Em Santana da Carnota, António Gomes, hoje com 74 anos, tinha-se casado há uma semana quando as cheias aconteceram. Aquela foi uma das localidades mais crucificadas com a intempérie com a ribeira de Santana a galgar e a fazer muitos estragos e vítimas, nomeadamente dois mortos. António Gomes diz que o cenário era de tal maneira que até dava para passar um barco no meio da estrada. Na altura não se faziam limpezas no rio, que subiu cerca de um metro e meio. “As pessoas ficaram sem nada”. Também nesta pequena localidade à semelhança do resto do concelho a palavra solidariedade fez-se sentir – “As pessoas do alto de Santana vieram ajudar as da zona baixa, nomeadamente, a minha mulher que era uma esposa de oito dias. O comércio de Santana ficou todo destruído, e no meu caso que já tinha a loja mas de mercearias, durante mais de oito dias andaram por aqui a ajudar a limpar e a lavar o que existia”. Também recebeu ajudas. “Chegaram a dizer que tínhamos sido contemplados com o totocheia, mas isso não passou de conversa de café”.
Os bombeiros só chegaram a Santana passados uns dias, “porque Alenquer estava pior do que nós e nas Quintas tinha morrido muita gente”. Não havia telefones e Santana ficou isolada durante vários dias. António Gomes é com emoção que se recorda do esforço que um vizinho fez para chegar a pé até Torres Vedras e daí até à Silveira já à boleia para avisar a família do comerciante, oriunda daquela zona, do que se estava a passar na localidade e no concelho de Alenquer. “Foi daqui de noite para nos conseguir ajudar porque não havia telemóveis como hoje”. Depois da tragédia “agarrámos na loja e com a ajuda dos amigos fomos para a frente com coragem”. Para trás ficaram os dias negros, em que até “fardos de bacalhau acabados de chegar de Lisboa foram nas cheias”, refere ao lembrar-se dos prejuízos.

**********

* _TAREFAS_:
a) No excerto sobre as cheias em Santana da Carnota, quanto subiu o rio?
b) Escreva a continuação do relato sobre as cheias em Santana da Carnota a partir do ponto em que termina.

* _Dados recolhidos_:
**********

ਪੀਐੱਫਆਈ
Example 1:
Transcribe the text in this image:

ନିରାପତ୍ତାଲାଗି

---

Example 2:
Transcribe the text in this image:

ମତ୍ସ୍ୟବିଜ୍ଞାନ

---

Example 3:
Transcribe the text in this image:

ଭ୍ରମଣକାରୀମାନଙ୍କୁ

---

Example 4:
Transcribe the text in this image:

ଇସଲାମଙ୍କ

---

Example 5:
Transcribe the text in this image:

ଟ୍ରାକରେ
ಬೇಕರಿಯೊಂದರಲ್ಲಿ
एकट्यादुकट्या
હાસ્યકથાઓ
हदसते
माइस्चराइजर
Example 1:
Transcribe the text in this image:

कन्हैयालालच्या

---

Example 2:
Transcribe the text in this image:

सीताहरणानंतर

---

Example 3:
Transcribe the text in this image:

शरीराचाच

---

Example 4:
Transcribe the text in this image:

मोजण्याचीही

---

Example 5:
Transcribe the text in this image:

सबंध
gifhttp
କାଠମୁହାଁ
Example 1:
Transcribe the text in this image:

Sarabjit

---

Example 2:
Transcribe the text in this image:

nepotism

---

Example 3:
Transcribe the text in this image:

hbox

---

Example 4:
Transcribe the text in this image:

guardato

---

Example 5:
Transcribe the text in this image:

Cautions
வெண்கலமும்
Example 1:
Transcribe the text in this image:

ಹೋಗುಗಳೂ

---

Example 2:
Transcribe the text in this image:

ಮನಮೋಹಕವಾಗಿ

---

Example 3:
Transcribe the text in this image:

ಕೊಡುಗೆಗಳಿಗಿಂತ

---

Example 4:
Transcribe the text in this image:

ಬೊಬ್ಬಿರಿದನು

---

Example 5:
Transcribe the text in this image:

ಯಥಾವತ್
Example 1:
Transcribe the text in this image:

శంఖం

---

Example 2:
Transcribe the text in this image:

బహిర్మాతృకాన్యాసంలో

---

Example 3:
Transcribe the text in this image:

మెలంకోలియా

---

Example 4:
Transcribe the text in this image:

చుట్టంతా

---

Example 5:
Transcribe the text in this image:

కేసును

**********

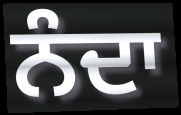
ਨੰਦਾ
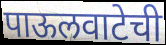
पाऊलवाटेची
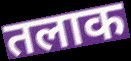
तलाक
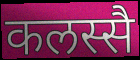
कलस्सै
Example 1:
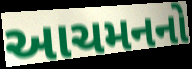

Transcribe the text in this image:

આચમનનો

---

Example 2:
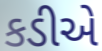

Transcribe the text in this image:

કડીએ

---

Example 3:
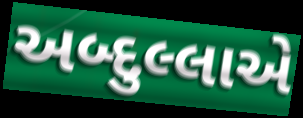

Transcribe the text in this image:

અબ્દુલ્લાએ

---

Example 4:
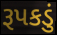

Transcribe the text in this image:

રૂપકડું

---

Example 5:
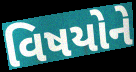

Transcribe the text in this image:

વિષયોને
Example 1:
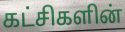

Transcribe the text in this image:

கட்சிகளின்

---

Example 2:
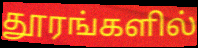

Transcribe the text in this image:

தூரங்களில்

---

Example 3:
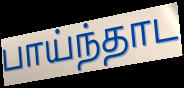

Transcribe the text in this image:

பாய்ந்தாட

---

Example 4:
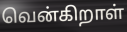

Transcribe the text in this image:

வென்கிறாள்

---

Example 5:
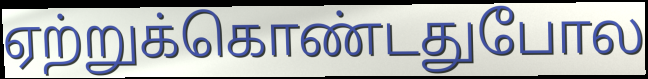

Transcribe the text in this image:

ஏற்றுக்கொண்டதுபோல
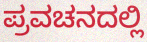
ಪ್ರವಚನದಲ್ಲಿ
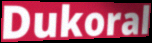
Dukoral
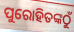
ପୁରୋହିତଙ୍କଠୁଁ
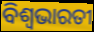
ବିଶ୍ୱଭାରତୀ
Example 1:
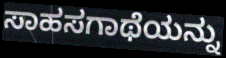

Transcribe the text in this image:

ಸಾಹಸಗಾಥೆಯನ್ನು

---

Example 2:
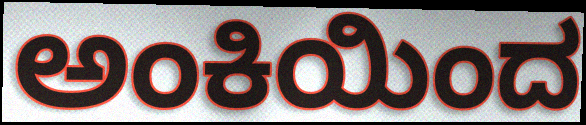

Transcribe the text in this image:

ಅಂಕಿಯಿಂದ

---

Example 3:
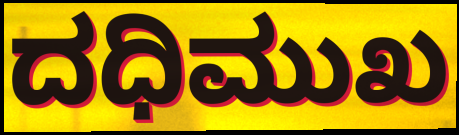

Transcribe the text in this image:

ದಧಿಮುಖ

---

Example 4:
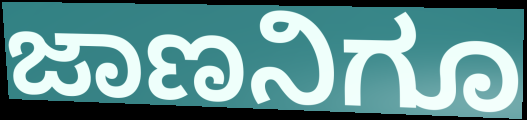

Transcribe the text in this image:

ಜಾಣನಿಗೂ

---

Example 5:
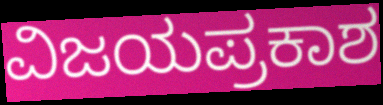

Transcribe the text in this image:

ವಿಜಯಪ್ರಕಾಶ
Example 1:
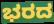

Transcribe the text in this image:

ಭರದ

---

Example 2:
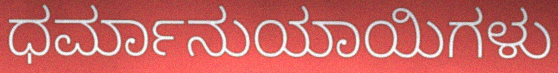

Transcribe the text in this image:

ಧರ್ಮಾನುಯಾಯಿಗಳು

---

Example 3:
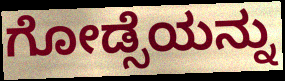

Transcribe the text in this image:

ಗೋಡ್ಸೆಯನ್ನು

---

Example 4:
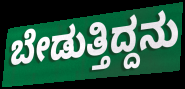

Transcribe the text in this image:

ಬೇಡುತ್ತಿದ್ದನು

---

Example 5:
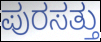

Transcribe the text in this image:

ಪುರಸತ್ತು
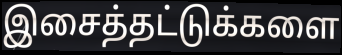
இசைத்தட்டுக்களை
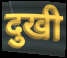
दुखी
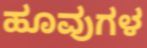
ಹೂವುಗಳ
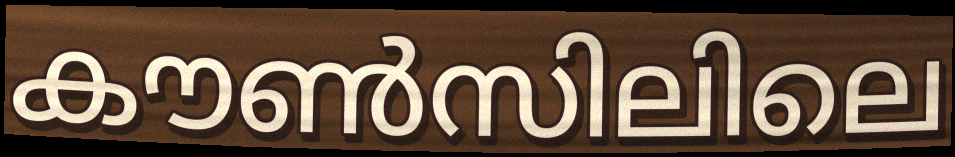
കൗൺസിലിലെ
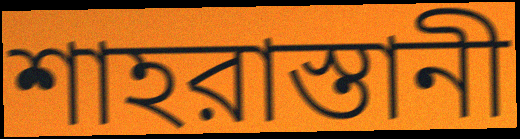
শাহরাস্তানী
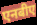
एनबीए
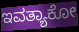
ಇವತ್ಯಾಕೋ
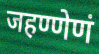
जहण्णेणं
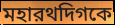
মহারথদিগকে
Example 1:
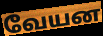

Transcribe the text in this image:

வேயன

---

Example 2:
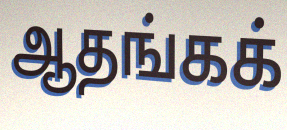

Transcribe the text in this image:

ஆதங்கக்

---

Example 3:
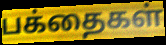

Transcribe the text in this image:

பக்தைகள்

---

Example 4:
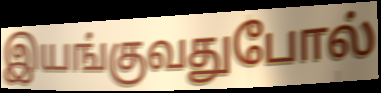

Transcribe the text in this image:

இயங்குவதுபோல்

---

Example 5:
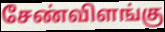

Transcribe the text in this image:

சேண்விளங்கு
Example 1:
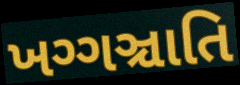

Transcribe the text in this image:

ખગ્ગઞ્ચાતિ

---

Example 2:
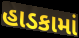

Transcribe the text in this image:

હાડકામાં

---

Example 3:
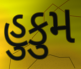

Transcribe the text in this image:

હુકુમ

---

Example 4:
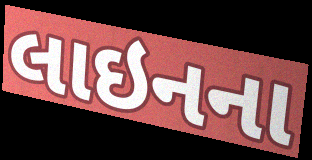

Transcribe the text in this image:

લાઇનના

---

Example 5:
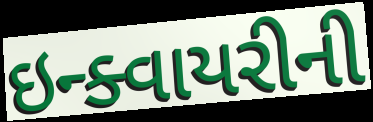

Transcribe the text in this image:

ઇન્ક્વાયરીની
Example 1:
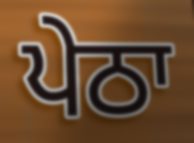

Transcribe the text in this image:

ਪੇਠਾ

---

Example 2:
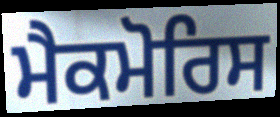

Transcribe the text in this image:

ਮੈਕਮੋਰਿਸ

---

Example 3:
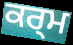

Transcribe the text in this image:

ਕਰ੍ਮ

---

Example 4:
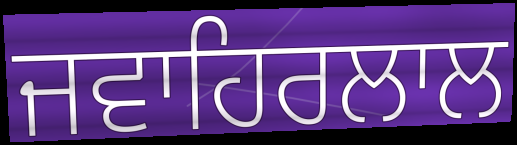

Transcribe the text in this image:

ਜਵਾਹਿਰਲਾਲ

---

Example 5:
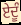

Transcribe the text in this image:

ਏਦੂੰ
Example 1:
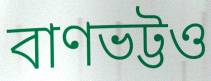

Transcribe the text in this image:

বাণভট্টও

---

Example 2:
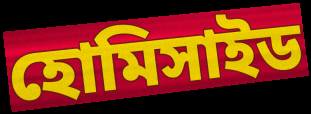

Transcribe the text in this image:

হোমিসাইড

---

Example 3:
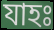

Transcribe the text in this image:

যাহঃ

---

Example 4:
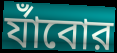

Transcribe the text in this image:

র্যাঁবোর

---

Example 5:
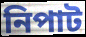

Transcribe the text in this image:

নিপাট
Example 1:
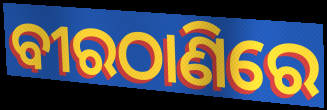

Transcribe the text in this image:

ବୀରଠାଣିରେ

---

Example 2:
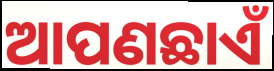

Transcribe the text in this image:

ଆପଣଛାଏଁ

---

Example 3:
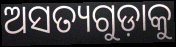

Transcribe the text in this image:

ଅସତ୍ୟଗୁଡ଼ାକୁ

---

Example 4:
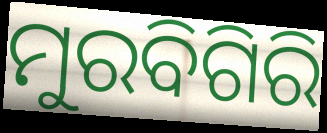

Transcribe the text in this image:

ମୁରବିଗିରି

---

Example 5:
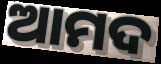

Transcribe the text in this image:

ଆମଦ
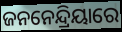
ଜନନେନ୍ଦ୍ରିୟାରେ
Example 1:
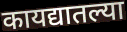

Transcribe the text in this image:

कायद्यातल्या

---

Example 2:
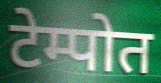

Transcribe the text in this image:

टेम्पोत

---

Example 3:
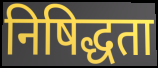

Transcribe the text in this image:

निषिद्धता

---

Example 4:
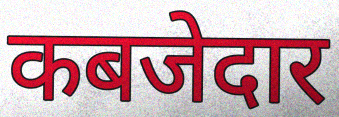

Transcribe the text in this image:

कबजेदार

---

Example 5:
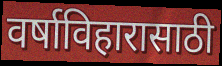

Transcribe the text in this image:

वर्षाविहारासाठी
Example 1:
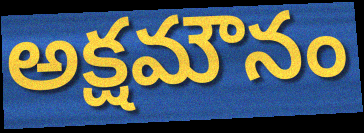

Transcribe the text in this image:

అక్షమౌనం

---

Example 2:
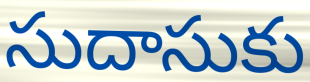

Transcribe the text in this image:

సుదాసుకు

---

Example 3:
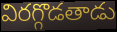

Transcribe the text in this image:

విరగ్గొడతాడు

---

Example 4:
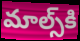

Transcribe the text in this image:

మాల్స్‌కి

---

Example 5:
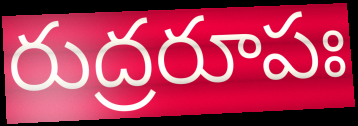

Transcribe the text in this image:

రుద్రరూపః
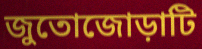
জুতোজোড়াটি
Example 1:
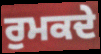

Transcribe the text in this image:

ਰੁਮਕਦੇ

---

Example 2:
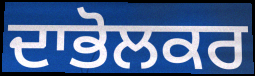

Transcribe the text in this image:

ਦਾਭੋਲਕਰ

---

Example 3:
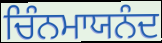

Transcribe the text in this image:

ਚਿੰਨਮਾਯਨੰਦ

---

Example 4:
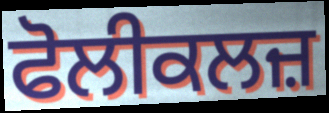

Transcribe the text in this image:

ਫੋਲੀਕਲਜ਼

**********

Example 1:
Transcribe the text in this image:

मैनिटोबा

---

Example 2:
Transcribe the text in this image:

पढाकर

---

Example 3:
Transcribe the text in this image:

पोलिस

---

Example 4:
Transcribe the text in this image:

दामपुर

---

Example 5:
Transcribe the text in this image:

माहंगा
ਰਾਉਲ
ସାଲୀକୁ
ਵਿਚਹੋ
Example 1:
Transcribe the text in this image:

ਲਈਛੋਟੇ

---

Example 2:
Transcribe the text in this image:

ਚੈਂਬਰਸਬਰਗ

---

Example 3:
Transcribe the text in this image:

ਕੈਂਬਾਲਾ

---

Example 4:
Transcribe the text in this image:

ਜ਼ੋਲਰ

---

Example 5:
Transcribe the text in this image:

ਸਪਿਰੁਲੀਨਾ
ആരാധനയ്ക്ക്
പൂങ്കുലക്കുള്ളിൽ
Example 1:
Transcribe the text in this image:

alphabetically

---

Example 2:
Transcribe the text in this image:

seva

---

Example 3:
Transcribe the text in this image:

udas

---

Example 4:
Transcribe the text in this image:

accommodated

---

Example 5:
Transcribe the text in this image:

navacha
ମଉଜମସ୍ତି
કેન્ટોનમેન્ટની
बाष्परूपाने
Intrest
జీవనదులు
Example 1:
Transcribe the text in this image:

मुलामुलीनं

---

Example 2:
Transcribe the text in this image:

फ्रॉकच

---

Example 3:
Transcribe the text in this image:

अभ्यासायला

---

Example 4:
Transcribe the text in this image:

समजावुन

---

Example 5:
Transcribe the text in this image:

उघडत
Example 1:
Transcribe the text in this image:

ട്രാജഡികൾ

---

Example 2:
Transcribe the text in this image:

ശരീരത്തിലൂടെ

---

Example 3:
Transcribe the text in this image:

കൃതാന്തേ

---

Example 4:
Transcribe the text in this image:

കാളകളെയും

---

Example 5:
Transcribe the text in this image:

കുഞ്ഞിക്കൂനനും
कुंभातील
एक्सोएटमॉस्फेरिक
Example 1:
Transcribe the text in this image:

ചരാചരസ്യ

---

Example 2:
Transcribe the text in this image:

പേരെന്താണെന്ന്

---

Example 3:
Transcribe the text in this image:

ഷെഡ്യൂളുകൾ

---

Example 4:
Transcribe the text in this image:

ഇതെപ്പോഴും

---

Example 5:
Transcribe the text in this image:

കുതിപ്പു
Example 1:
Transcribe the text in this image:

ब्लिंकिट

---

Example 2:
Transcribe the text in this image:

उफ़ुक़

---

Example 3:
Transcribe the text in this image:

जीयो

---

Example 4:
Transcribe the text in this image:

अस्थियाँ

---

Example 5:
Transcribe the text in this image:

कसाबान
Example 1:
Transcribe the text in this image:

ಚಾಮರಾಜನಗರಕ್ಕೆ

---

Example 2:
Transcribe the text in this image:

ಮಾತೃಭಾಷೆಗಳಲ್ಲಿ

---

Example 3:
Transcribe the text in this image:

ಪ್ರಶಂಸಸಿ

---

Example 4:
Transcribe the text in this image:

**********

* _RESPOSTAS ESCRITAS_:
a) Cerca de um metro e meio.

b)
Quintas para sempre ficou como a aldeia mártir
Na localidade de Quintas, freguesia de Castanheira do Ribatejo, foi onde a tragédia causou um maior número de mortes, mais de 60 e no total da freguesia 83, mas há relatos que falam em 90 mortos. Ainda hoje esta aldeia vive sob o espectro do que aconteceu há 50 anos, sem que a população se tivesse refeito completamente do que aconteceu. Nas cheias ficaram familiares, amigos e conhecidos. Ainda hoje esta povoação se sente um pouco à margem na região e os populares acreditam que pouco se tem feito na questão do ordenamento do território para que uma tragédia destas não volte a acontecer.
O casal António Macedo, e Maria José, ambos com 78 anos, têm uma história para contar. Porque no meio da tragédia, foi com alguma sorte que a sua mulher conseguiu sobreviver. Conta António Macedo que nessa noite teve de se ausentar da Castanheira para o norte do Ribatejo porque a mãe estava doente. A sogra conseguiu convencer a filha a ficar a dormir na sua casa, dado que ia ficar sozinha naquela noite. Não era hábito quando o marido se ausentava. E foi a primeira vez em cinco anos. A habitação da mãe de Maria José ficava num ponto mais alto de Quintas. Se tivesse permanecido naquela noite na sua casa não teria resistido à inundação. Ela e os seus dois filhos.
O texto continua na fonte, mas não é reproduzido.